Homer Fuller

Personal information
- Born: January 9, 1920 Annona, Texas, U.S.
- Died: March 25, 2007 (aged 87) Dallas, Texas, U.S.
- Listed height: 6 ft 3 in (1.91 m)
- Listed weight: 220 lb (100 kg)

Career information
- High school: Annona (Annona, Texas)
- College: East Texas A&M (1939–1942)
- Position: Shooting guard / small forward

Career history

Playing
- 1944–1945: Oshkosh All-Stars

Coaching
- 1945–1954: W. H. Adamson HS

= Homer Fuller =

American basketball player (1920–2007)

William Homer Fuller (January 9, 1920 – March 25, 2007) was an American professional basketball player. He played in the National Basketball League for the Oshkosh All-Stars during the 1944–45 season averaged 5.3 points per game. At East Texas A&M University he played basketball and tennis.

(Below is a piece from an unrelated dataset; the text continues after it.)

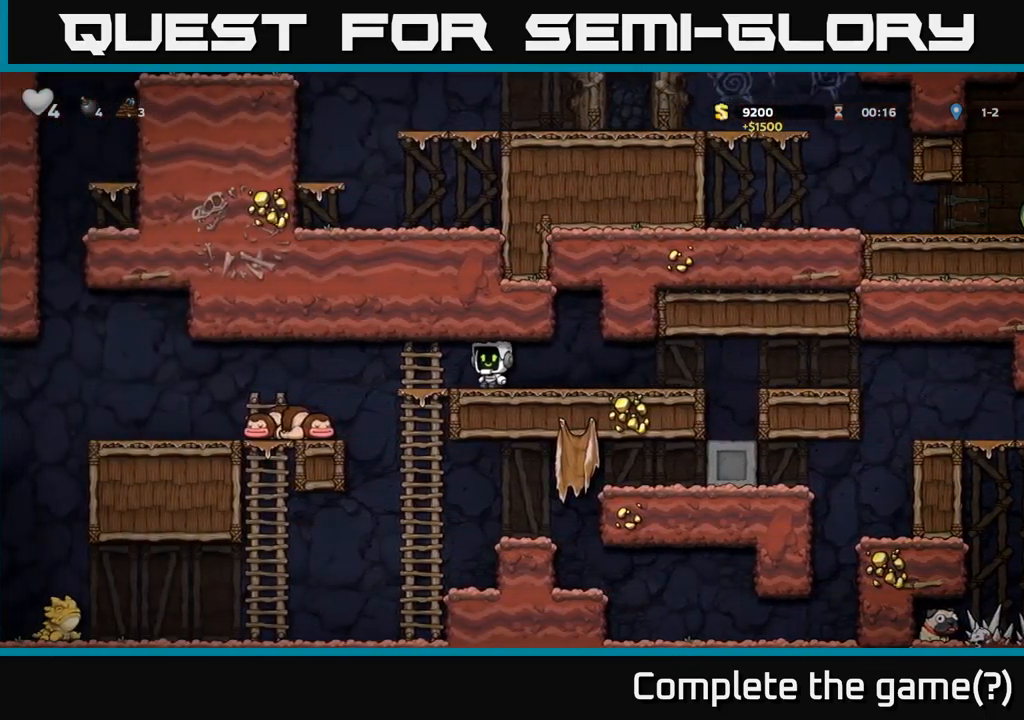
{"dt_ms": 500, "buttons": [], "events": []}
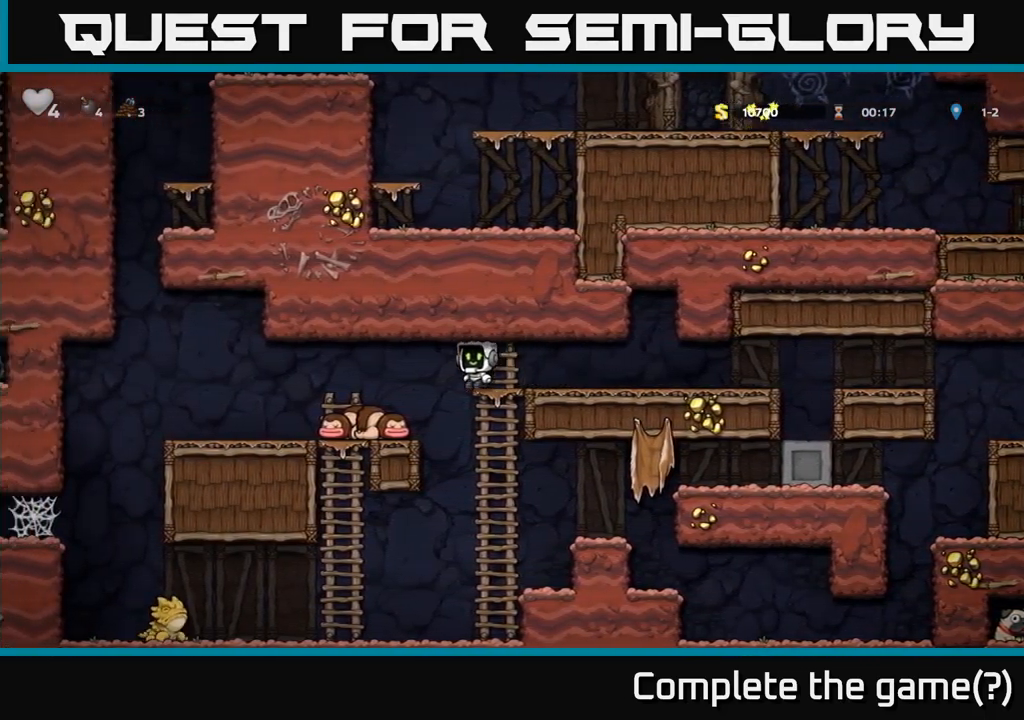
{"dt_ms": 500, "buttons": ["A"], "events": [[500, "A", "down"]]}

After college, Fuller tried to join the Navy but was denied due to vascular problems in his legs. He became a school teacher in the Dallas, Texas area while also coaching and refereeing high school basketball and football. He moved up the ranks in education to become a Deputy Assistant Superintendent, retiring in 1981. Fuller also refereed collegiately for the Missouri Valley Conference and holds the distinction of being on the officiating crew of the first college football game in the Houston Astrodome.